Jim Cramer is the jackass of the day

Says the man who probably used to manipulate stock prices at a hedge fund:

On “Squawk on the Street,” Cramer said he sees potential for Apple’s next product to go down in history as an epic disappointment, on par with Apple’s failed “Lisa” computer in the 1980s. “Whatever product that is coming out in September is a clear loser. We haven’t seen it yet, but it is a loser,” Cramer said.

That’s right. We don’t know what it is, but it’s already a loser. That’s not just prognostication. Cramer must have an actual time machine to be able to predict failure for “whatever” product Apple may or may not have in the works. Consumers will no doubt inhale dozens of millions of iPhones and iPads this year, but unless Apple comes up with another revolutionary product, it’s doomed as a company. According to Cramer, though, it’s doomed anyway. Because he says so. The Lisa? Seriously? You get paid to say crap like this?

Aprils Fool’s! You can’t share Google’s jokes on Facebook!

This year, it’s Google Nose (as well as a hokey “treasure maps” layer for Google Maps). Pretty clever, but also pretty worthless since you can only “share scents” on Google+, which nobody uses. I could probably figure out how to share the musty old library smell I liked on Facebook, but why make it hard for me? Even your jokes are lame attempts to get people to sign up for more of your vaporware, Google?

Pandora, Apple is coming for you

From Greg Sandoval at The Verge:

Much has been written about Apple’s plan to launch a Pandora-esque service this year. Now multiple music industry insiders have told The Verge that significant progress has been made in the talks with two of the top labels: Universal and Warner. One of the sources said “iRadio is coming. There’s no doubt about it anymore.” Apple is pushing hard for a summertime launch.

Makes perfect sense to me. More so than does a video game controller, at any rate.

Apple may release a video game controller… if you believe everything you hear

At first glance, the prospect of Apple churning out a game controller of all things seems downright silly, but after chewing on it for a while the notion doesn’t seem quite as outlandish. You’d be hard-pressed to think of OS X as prominent a platform for gaming as Windows is (though some big-league developers are working to change that), but iOS plays home to a staggering number of games and it’s not inconceivable to think that Apple would want to enhance the sorts of gaming experiences available to iPhone, iPod and iPad users. As such, a game controller seems like the sort of thing that Apple would agonize over getting right, and it appears that Apple may have been doing just that.

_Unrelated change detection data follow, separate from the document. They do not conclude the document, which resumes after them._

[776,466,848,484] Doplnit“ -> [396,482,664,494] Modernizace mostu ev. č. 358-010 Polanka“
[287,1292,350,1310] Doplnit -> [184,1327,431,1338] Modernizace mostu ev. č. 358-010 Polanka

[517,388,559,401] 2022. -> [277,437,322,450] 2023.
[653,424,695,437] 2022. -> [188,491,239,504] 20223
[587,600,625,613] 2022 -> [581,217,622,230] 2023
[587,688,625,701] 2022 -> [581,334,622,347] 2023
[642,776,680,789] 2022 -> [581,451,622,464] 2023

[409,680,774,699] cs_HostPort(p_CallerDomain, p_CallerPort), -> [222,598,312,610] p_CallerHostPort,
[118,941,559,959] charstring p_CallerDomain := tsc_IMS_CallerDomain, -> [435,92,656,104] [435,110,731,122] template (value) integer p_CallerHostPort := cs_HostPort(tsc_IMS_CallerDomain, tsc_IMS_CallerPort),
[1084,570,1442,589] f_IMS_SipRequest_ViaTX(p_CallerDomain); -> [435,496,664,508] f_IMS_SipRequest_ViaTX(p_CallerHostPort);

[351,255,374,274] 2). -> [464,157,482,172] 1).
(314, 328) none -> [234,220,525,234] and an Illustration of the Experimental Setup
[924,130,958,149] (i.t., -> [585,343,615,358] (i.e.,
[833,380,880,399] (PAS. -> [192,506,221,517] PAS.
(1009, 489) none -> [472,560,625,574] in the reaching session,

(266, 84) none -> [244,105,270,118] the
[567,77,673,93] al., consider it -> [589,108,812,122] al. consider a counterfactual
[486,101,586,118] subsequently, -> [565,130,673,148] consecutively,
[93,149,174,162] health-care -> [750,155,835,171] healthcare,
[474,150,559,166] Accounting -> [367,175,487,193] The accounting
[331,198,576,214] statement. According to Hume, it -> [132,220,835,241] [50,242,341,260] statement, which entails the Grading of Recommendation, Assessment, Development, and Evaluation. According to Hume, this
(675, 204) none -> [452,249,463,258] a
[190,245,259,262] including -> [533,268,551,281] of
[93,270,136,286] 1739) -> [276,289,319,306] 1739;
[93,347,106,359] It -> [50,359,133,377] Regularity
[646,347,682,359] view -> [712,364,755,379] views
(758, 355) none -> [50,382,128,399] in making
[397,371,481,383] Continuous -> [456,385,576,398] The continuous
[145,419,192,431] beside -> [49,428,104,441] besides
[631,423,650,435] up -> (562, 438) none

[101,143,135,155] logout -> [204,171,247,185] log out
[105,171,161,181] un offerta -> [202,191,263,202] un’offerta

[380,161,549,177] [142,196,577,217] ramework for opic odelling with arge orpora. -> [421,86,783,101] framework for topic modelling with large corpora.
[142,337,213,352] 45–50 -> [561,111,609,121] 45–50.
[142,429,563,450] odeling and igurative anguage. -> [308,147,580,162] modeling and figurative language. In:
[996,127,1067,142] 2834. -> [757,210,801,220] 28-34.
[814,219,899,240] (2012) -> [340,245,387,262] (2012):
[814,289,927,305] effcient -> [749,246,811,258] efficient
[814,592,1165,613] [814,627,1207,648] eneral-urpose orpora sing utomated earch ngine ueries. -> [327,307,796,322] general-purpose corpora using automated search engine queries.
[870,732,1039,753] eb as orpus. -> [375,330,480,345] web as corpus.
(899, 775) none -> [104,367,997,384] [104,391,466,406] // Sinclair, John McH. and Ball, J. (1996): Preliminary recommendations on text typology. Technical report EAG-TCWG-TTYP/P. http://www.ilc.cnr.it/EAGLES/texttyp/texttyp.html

At the risk of eating my words in the future, I’m going to state emphatically that all these rumors about Apple’s possible foray into gaming are bullshit. Apple likes to reinvent industries, not simply tag along. And they already have the most popular video game playing devices out there. Do they have something to gain by making either a dedicated console or, as this article suggests, a controller? As far as I can tell, video game companies aren’t making any money. Perhaps Apple thinks it can change that. If so, I suspect they will fold better gaming functionality (assuming there is even widespread enough demand for it, in Apple’s estimation) either into existing products or into whatever “iPanel” thing they might eventually come out with. But a controller? Sounds like a third party sort of thing to me. Licensing content or developing a system that’s open enough to allow developers both creative freedom and profits but closed enough to maintain Apple as the primary beneficiary? That’s more their style. Personally, I’ll be satisfied if they cut the green felt out of Game Center. Going after the geeks seems much less of a priority.